== Ausgangstext

Was sind die Grundlagen und der Geltungsbereich der DSGVO?
Räumlicher Geltungsbereich
Die DSGVO gilt nicht nur für EU-Unternehmen, sondern für ALLE Unternehmen, die personenbezogene Daten von EU-Bürgern verarbeiten. Marktortprinzip: Ein US-Webshop, der an deutsche Kunden verkauft, unterliegt der DSGVO. Diese extraterritoriale Wirkung ist ein wesentlicher Unterschied zur Vorgänger-Regelung.
Sachlicher Geltungsbereich
Verarbeitung personenbezogener Daten, ganz oder teilweise automatisiert, oder nicht-automatisiert in Datei-Systemen. Nicht erfasst: rein persönliche oder familiäre Tätigkeiten (private Foto-Sammlung), Strafverfolgung (separate Regelung), Sicherheitsbehörden in EU-Außenpolitik.
Sieben Grundprinzipien (Art. 5)

====

_Zu erledigen_
(a) Prüfe, ob die Aussagen (i) bis (iii) mit dem Text zur DSGVO übereinstimmen. Antworte jeweils mit Ja oder Nein und zitiere die ausschlaggebenden Worte wörtlich.
(i) Die DSGVO gilt nur für Unternehmen mit Sitz in der EU.
(ii) Rein persönliche oder familiäre Tätigkeiten fallen nicht unter die DSGVO.
(iii) Ein US-Webshop, der an deutsche Kunden verkauft, unterliegt der DSGVO.
(b) Führe den Text zur DSGVO im Anschluss an die Überschrift „Sieben Grundprinzipien (Art. 5)“ weiter.

== Datensätze

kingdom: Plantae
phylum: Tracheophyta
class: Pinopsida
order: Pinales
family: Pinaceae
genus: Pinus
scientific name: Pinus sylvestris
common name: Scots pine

====
== Datensätze

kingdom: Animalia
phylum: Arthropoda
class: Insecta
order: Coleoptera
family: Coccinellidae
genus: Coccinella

====

_Antworten_
(a)
(i) Nein: „Die DSGVO gilt nicht nur für EU-Unternehmen, sondern für ALLE Unternehmen, die personenbezogene Daten von EU-Bürgern verarbeiten.“
(ii) Ja: „Nicht erfasst: rein persönliche oder familiäre Tätigkeiten (private Foto-Sammlung)“
(iii) Ja: „Ein US-Webshop, der an deutsche Kunden verkauft, unterliegt der DSGVO.“

(b)
1) Rechtmäßigkeit, Transparenz, Treu und Glauben. 2) Zweckbindung (Daten nur für klar definierten Zweck). 3) Datenminimierung (nur was wirklich nötig). 4) Richtigkeit (Daten aktuell halten). 5) Speicherbegrenzung (löschen, wenn nicht mehr nötig). 6) Integrität und Vertraulichkeit (Sicherheit). 7) Rechenschaftspflicht (nachweisen können).
Sanktions-Rahmen
Bei Verstößen drohen Bußgelder bis zu 20 Mio. Euro oder 4 Prozent des weltweiten Jahresumsatzes (je nachdem, was höher ist). Das hat die DSGVO ernst gemacht. Aufsichtsbehörden in jedem EU-Land. In Deutschland: Landesdatenschutzbehörden plus Bundesbeauftragte für Bundes-Themen.